/ 
Crypt-Bear-0.002
/ Crypt::Bear::SSL::Engine

NAME

Crypt::Bear::SSL::Engine - A sans-io SSL connection base-class in BearSSL

VERSION

version 0.002

DESCRIPTION

METHODS

push_send($data, $flush = false)

This pushes (unencrypted) application data into the buffer, and returns (encrypted) records to be sent over your socket. If $flush is true and any application data is buffered in the system, it will wrap it up into a record and immediately output it.

push_received($data)

This pushed (encrypted) records received from the socket into the buffer, and returns the (decrypted) applicatoin data.

pull_send($flush = false)

This will pull any pending records to be send to the other side. This is primarily useful around opening and closing connections when data can't be send yet. If $flush is true, it will create an empty record if no pending data is available, this can be useful for keep-alive purposes.

send_ready()

This returns true if the connection is ready for application data to be pushed in to be sent to the other side. This is useful to know when you're done connecting. Note that this can also be false when the send buffer is full, sp so it's not very useful for other purposes.

is_closed()

This returns true if the connection is closed. If this is unexpected you should probably call last_error as well to find out why.

close()

If, at that point, the context is open and in ready state, then a `close_notify` alert is assembled and marked for sending; this triggers the closure protocol. Otherwise, no such alert is assembled.

last_error()

The error indicator is 'ok' if no error was encountered since the last call to reset(). Other status values are "sticky": they remain set, and prevent all I/O activity, until cleared. Only the reset calls clear the error indicator.

inject_entropy($data)

Inject some "initial entropy" in the context.

This entropy will be added to what can be obtained from the underlying operating system, if that OS is supported.
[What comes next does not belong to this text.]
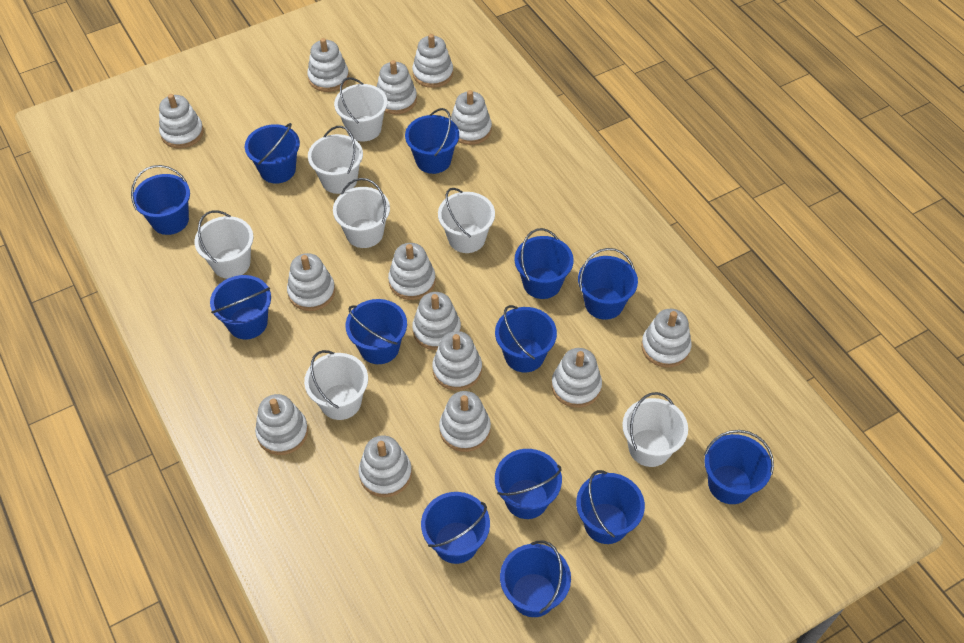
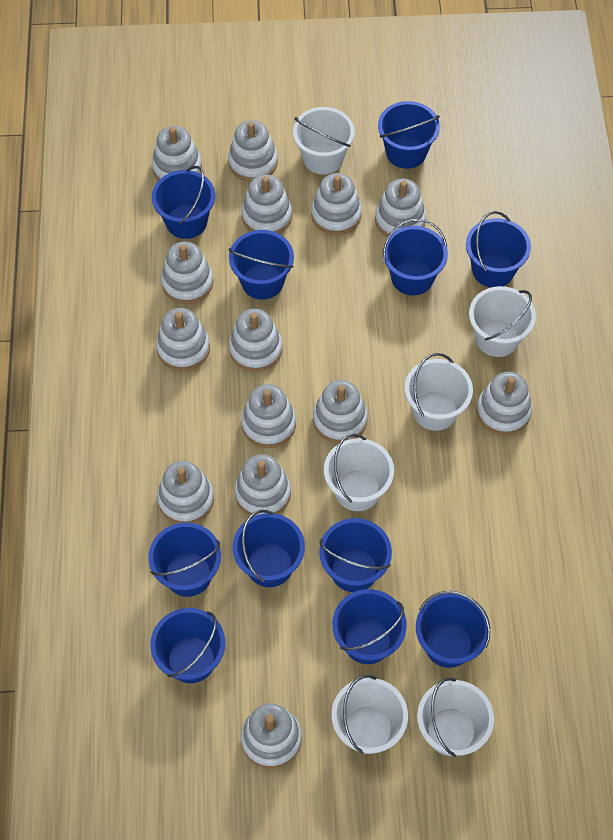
blue bucket: 13 -> 11
white bucket: 7 -> 6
This function may be called several times; all injected entropy chunks are cumulatively mixed.

If entropy gathering from the OS is supported and compiled in, then this step is optional. Otherwise, it is mandatory to inject randomness, and the caller MUST take care to push (as one or several successive calls) enough entropy to achieve cryptographic resistance (at least 80 bits, preferably 128 or more). The engine will report an error if no entropy was provided and none can be obtained from the OS.

Take care that this function cannot assess the cryptographic quality of the provided bytes.

In all generality, "entropy" must here be considered to mean "that which the attacker cannot predict". If your OS/architecture does not have a suitable source of randomness, then you can make do with the combination of a large enough secret value (possibly a copy of an asymmetric private key that you also store on the system) AND a non-repeating value (e.g. current time, provided that the local clock cannot be reset or altered by the attacker).

get_server_name()

For clients, this is the name provided with reset; for servers, this is the name received from the client as part of the ClientHello message. If there is no such name (e.g. the client did not send an SNI extension) then the returned string is empty.

get_version()

This function returns the protocol version that is used by the engine (e.g. 'tls-1.2'). That value is set after sending (for a server) or receiving (for a client) the ServerHello message.

set_versions($version_min, $version_max)

Set the minimum and maximum supported protocol versions.

Supported values include 'tls-1.0', 'tls-1.1', and 'tls-1.2'. $version_max MUST NOT be lower than `version_min`.

AUTHOR

Leon Timmermans <fawaka@gmail.com>

COPYRIGHT AND LICENSE

This software is copyright (c) 2024 by Leon Timmermans.

This is free software; you can redistribute it and/or modify it under the same terms as the Perl 5 programming language system itself.